Quote:
Originally Posted by mufc
Hope I can find somewhere to learn that
|
Here's an example from a recipe:
Code:
preprocess_regexps = [
(re.compile(r'<body.*?<div class="pad_10L10R">', re.DOTALL|re.IGNORECASE), lambda match: '<body><div>'),
(re.compile(r'</div>.*</body>', re.DOTALL|re.IGNORECASE), lambda match: '</div></body>'),
(re.compile('\r'),lambda match: ''),
(re.compile(r'<!-- .+? -->', re.DOTALL|re.IGNORECASE), lambda match: ''),
(re.compile(r'<link .+?>', re.DOTALL|re.IGNORECASE), lambda match: ''),
(re.compile(r'<script.*?</script>', re.DOTALL|re.IGNORECASE), lambda match: ''),
(re.compile(r'<noscript.*?</noscript>', re.DOTALL|re.IGNORECASE), lambda match: ''),
(re.compile(r'<meta .*?/>', re.DOTALL|re.IGNORECASE), lambda match: ''),
]
In the first one, he's deleting class="pad_10L10R" from a div and stuff in the <body> tag before that div.
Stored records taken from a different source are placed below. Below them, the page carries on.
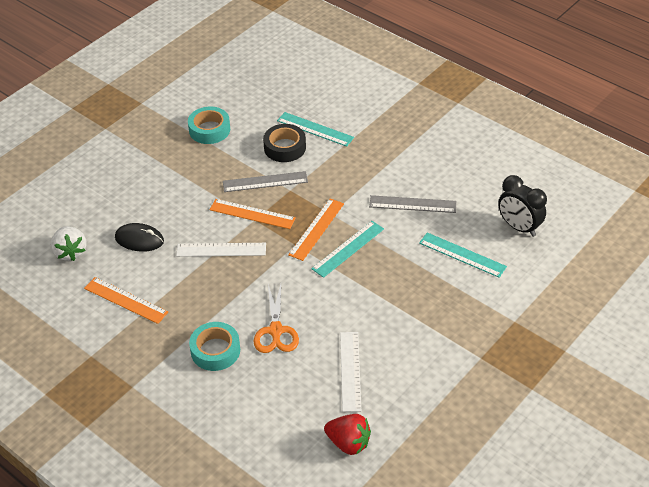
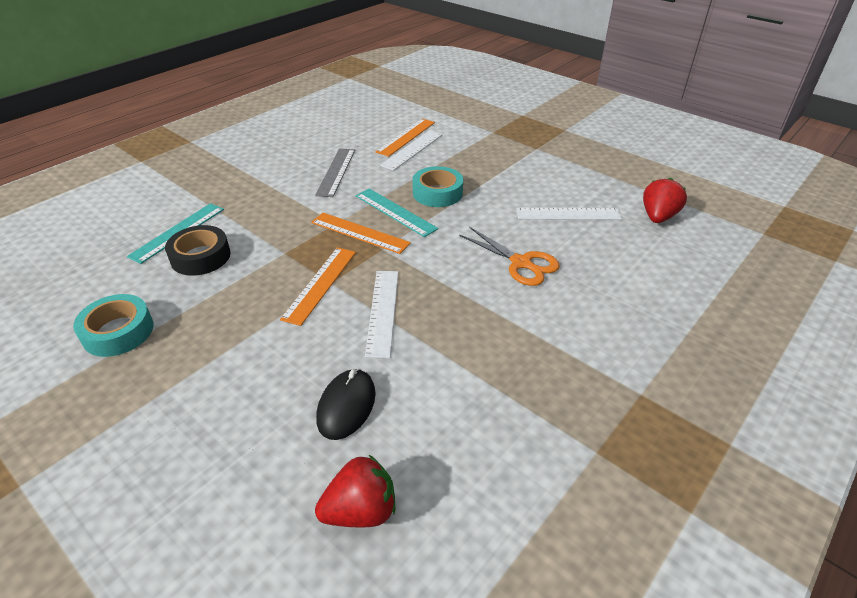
camera: 90 degrees left, 5 degrees down
(70, 252) = (361, 511): white strawberry -> red strawberry
(125, 300) = (478, 414): orange ruler -> orange ruler (406, 137)
(215, 350) = (560, 312): turquoise tape -> turquoise tape (437, 193)
(265, 182) = (261, 273): grey ruler -> none
(276, 330) = (521, 263): orange scissors -> orange scissors turned 45 degrees clockwise
(462, 255) = (412, 150): turquoise ruler -> white ruler
(519, 227) = (381, 123): black clock -> none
In the second he's deleting stuff in the body tag after the div closes. The others just delete things. Brute force regex with preprocess_regexps is the last resort, but it works great when you need it. Just be careful not to delete partial tags. If you delete the open tag, delete the closing part of that tag, too.